═══ TASK DATA
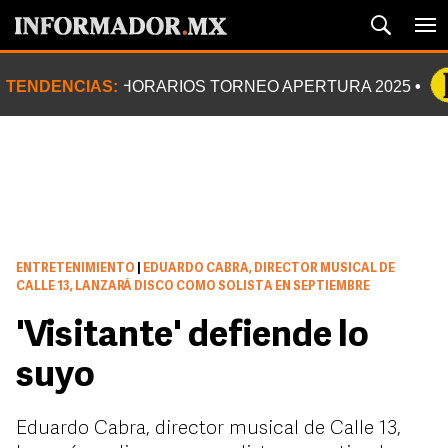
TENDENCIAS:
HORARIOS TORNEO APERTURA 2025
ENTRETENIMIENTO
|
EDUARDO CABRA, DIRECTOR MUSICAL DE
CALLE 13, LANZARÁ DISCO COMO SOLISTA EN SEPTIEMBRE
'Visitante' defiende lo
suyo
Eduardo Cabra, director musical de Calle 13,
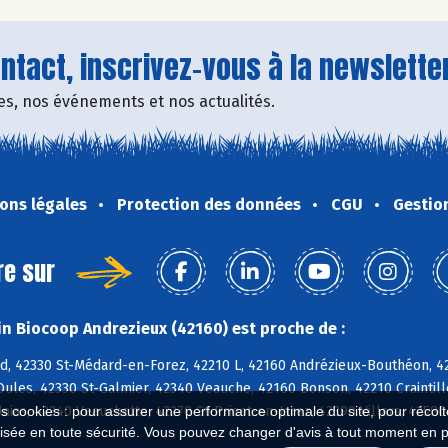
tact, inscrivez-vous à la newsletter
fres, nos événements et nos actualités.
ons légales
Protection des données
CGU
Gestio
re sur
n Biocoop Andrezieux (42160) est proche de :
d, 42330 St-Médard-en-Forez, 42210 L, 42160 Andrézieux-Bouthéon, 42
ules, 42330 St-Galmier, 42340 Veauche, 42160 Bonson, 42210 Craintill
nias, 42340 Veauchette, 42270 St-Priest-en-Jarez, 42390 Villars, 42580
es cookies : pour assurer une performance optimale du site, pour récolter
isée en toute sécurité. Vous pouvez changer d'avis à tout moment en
══════
═══ TASK DATA
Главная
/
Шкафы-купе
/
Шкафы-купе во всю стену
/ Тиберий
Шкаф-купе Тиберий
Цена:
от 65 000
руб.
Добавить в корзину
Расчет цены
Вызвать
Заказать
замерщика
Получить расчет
══════
═══ TASK DATA
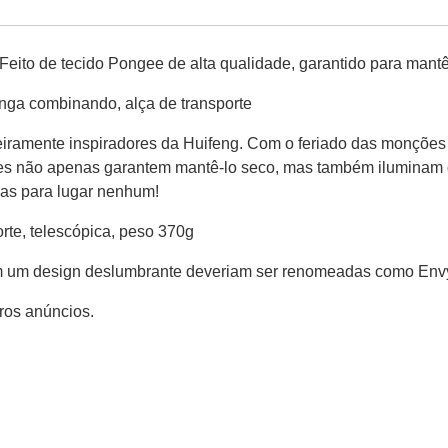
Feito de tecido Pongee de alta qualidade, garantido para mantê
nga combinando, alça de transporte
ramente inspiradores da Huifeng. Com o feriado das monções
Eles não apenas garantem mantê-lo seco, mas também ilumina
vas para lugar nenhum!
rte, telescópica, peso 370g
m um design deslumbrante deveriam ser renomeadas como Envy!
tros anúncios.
══════
* _INSTRUCTIONS FOR THE TASK_: Return each line above that contains the string "mantê".

* _ANSWER TO THE PROBLEM_:
Feito de tecido Pongee de alta qualidade, garantido para mantê
Eles não apenas garantem mantê-lo seco, mas também ilumina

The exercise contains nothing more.